A TGA spokeswoman said in a statement “transmission effects” were “not an approved indication of any Covid-19 vaccine”.
“This is clearly stated in the Australian Public Summary Report (AusPAR) for each vaccine candidate,” she said.
She said numerous studies had been conducted over the course of the pandemic looking at the effect of vaccination on transmission, but “since these studies were published, Omicron subvariants have become more prevalent, and these have been shown to be more transmissible than the initial subvariants”.
“However, a report published in January 2022 on Omicron subvariants BA.1 and BA.2 found there was an increased transmission for unvaccinated people, and a reduced transmission for booster vaccinated people, compared with fully vaccinated people,” she said, citing a non-peer reviewed study of Danish households.
“The TGA acknowledges that research is ongoing to directly assess the impacts of the more recent variants of concern on transmission, noting that vaccines to address viral variants are still under development. It is important to note that whilst dampening transmission of Covid-19 is important, the purpose and approved indication of Covid-19 vaccines is to prevent serious illness and death.”
Pfizer CEO Albert Bourla. Picture: Steven Ferdman/Getty Images
She said all of the provisionally approved vaccines had “over 60 per cent efficacy, in many cases much higher, of significantly reducing the risk of severe Covid-19, including hospitalisation and death, particularly in older adults”.

=== Work order ===
Summarize the passage on the TGA statement about Covid-19 vaccines and transmission in two sentences.

(Records from a collection)
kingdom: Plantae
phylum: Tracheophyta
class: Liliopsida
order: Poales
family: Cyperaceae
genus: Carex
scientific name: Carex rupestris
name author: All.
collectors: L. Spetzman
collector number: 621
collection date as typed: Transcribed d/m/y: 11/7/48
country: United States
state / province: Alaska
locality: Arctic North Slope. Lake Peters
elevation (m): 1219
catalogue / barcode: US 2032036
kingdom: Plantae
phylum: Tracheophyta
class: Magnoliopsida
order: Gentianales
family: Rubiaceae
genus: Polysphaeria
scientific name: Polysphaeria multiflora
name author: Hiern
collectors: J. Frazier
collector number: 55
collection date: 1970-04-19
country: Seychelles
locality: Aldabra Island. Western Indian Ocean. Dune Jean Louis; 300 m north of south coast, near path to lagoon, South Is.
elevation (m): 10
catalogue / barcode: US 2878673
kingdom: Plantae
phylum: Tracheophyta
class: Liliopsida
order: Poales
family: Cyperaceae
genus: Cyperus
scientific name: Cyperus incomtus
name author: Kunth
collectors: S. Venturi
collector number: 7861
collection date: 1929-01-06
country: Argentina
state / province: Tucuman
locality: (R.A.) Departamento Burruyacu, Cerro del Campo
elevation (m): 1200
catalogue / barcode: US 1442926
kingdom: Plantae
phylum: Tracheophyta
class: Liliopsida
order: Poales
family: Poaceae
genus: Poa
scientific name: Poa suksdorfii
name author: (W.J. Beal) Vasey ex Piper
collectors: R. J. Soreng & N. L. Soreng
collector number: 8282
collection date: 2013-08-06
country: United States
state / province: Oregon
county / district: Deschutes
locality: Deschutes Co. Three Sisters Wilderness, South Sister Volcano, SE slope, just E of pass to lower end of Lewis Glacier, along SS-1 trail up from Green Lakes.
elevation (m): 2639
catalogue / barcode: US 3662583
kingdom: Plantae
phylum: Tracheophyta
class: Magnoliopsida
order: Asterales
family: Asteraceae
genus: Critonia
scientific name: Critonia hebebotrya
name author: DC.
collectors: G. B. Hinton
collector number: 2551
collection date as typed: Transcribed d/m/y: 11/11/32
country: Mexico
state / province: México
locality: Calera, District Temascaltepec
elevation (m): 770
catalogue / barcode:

=== Answer section ===
A TGA spokeswoman stated that transmission effects are not an approved indication of any Covid-19 vaccine, whose purpose and approved indication is to prevent serious illness and death. She noted that research on how more recent variants affect transmission is ongoing, and said all provisionally approved vaccines had over 60 percent efficacy in significantly reducing the risk of severe Covid-19.